= WORK INSTRUCTION =
Please restate, word for word, the lines below that begin at the one with "G04 APERTURE END LIST*" and end at the one with "X142000000Y-103790001D03*". Leave out all other lines.

= RECORD SET =
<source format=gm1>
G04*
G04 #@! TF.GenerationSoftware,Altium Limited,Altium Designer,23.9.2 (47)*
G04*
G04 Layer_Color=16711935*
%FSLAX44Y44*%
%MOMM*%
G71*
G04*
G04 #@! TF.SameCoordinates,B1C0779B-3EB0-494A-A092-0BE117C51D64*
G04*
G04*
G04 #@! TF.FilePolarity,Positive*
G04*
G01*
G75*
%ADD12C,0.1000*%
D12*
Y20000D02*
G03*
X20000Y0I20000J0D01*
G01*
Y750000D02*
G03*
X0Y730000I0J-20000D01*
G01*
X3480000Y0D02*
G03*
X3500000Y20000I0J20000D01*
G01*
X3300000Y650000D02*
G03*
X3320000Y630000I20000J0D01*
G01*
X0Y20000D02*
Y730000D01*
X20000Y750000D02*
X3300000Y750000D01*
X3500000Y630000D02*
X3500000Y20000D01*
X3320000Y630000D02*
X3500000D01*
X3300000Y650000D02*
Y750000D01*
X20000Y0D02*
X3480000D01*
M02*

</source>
--
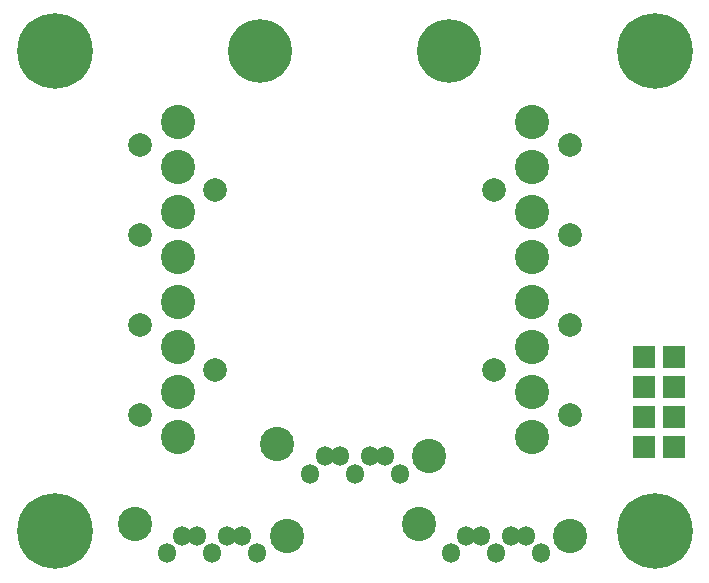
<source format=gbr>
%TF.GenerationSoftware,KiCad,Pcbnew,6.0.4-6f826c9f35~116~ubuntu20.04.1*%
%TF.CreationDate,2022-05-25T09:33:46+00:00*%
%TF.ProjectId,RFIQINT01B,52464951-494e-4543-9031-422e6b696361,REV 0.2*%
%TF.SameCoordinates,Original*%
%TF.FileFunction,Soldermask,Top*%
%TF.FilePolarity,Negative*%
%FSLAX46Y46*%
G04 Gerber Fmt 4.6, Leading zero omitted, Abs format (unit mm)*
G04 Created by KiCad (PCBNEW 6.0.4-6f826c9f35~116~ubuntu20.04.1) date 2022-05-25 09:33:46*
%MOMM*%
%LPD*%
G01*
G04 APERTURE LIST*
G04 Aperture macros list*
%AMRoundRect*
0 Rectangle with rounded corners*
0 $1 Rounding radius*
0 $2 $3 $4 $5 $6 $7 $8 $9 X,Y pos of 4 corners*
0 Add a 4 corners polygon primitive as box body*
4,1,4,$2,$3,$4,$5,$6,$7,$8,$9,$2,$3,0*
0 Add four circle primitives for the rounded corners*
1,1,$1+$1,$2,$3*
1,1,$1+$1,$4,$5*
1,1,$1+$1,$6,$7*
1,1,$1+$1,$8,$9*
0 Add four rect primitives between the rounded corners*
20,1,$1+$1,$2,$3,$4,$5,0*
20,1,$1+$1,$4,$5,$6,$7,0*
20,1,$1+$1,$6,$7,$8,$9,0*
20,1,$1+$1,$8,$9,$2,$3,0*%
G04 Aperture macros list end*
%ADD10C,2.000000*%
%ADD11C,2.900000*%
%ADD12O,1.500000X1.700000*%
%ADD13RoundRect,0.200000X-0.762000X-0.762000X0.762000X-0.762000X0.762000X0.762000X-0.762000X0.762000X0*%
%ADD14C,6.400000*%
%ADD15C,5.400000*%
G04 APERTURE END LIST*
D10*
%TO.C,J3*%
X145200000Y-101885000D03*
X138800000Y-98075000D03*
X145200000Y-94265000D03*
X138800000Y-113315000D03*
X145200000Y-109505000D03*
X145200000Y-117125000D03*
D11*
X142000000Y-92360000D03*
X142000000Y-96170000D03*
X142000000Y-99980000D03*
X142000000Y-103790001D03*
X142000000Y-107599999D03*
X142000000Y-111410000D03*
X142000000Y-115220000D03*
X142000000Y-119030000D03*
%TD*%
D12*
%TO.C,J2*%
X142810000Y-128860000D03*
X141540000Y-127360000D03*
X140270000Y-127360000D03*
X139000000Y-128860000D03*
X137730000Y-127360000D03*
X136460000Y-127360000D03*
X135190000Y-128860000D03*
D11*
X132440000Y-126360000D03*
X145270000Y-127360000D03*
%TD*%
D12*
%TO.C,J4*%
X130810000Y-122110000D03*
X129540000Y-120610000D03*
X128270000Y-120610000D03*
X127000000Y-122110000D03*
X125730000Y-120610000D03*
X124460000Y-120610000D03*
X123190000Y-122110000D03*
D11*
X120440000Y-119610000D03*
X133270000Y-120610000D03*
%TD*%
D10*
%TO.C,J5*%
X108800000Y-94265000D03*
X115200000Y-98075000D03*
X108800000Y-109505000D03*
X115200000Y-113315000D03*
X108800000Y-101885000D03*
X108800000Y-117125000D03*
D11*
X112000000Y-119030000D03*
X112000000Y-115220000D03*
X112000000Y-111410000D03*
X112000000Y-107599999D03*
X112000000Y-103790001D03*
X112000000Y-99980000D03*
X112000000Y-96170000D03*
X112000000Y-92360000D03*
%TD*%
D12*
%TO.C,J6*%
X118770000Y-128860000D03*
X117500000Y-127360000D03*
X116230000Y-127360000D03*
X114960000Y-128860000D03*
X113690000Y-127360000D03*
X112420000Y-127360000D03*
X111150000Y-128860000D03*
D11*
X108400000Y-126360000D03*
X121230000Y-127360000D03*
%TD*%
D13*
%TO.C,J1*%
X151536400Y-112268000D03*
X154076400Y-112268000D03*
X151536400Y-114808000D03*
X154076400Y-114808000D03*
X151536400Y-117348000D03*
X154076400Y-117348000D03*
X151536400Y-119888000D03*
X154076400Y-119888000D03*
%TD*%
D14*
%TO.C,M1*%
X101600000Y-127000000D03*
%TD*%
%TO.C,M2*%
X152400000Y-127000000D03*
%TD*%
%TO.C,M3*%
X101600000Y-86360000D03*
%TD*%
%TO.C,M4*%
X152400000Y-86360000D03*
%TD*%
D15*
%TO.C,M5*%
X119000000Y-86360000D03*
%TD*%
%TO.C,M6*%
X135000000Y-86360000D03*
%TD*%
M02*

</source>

= SOLUTION FOR THIS PROBLEM =
G04 APERTURE END LIST*
D10*
%TO.C,J3*%
X145200000Y-101885000D03*
X138800000Y-98075000D03*
X145200000Y-94265000D03*
X138800000Y-113315000D03*
X145200000Y-109505000D03*
X145200000Y-117125000D03*
D11*
X142000000Y-92360000D03*
X142000000Y-96170000D03*
X142000000Y-99980000D03*
X142000000Y-103790001D03*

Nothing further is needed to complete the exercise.